# [SOLVED] Help needed plz



## Nay82 (May 14, 2012)

I have a plasma LG42PG6010 which I'm using as a monitor for my new computer (hpk hp8-1170uk). Its also connected to my Panasonic 3dblu ray surround system with i pod dock. Plasma is connected to both via hdmi. Also for surround system a optical digital cable.

Everything works perfectly until i use I tunes, which at first works fine and if i don't touch key board or mouse for sometime, everything goes black and has no signal sign come up. As soon as i press a key all starts again! Have even played dvds through computer and don't have it going into no signal!!:facepalm:

Have made sure that screen saver and desktop background have movement and change all the time to try and rectify this problem and to prevent burning!! As guess its some standby kinda thing, just hope there is a way of changing this!!


----------



## JimE (Apr 16, 2009)

*Re: Help needed plz*

I would assume the PC is going into Standby. You would have to verify the power settings.
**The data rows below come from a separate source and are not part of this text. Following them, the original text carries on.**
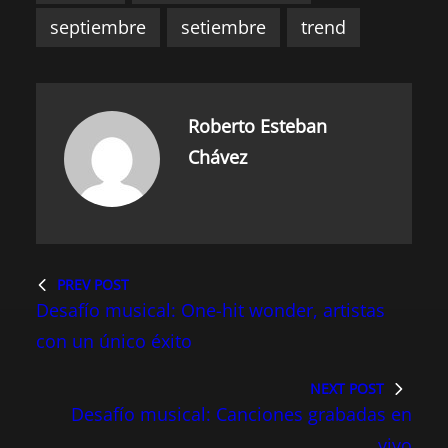
septiembre
setiembre
trend
Roberto Esteban
Chávez
PREV POST
Desafío musical: One-hit wonder, artistas
con un único éxito
NEXT POST
Desafío musical: Canciones grabadas en
vivo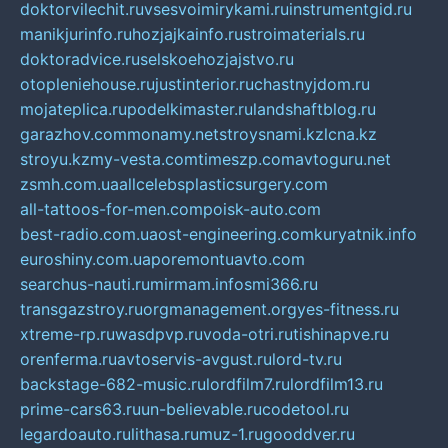
doktorvilechit.ru
vsesvoimirykami.ru
instrumentgid.ru
manikjurinfo.ru
hozjajkainfo.ru
stroimaterials.ru
doktoradvice.ru
selskoehozjajstvo.ru
otopleniehouse.ru
justinterior.ru
chastnyjdom.ru
mojateplica.ru
podelkimaster.ru
landshaftblog.ru
garazhov.com
monamy.net
stroysnami.kz
lcna.kz
stroyu.kz
my-vesta.com
timeszp.com
avtoguru.net
zsmh.com.ua
allcelebsplasticsurgery.com
all-tattoos-for-men.com
poisk-auto.com
best-radio.com.ua
ost-engineering.com
kuryatnik.info
euroshiny.com.ua
poremontuavto.com
searchus-nauti.ru
mirmam.info
smi366.ru
transgazstroy.ru
orgmanagement.org
yes-fitness.ru
xtreme-rp.ru
wasdpvp.ru
voda-otri.ru
tishinapve.ru
orenferma.ru
avtoservis-avgust.ru
lord-tv.ru
backstage-682-music.ru
lordfilm7.ru
lordfilm13.ru
prime-cars63.ru
un-believable.ru
codetool.ru
legardoauto.ru
lithasa.ru
muz-1.ru
gooddver.ru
There will also be display (ie: screen saver) settings as well.

I would surmise that whatever app you are using for DVD playback, is able to override the "standby" settings. iTunes likely is not able or not configured to override it.


----------



## Nay82 (May 14, 2012)

*Re: Help needed plz*

Thanks knew id missed something simple!!! All sorted now and thanks again for replying


----------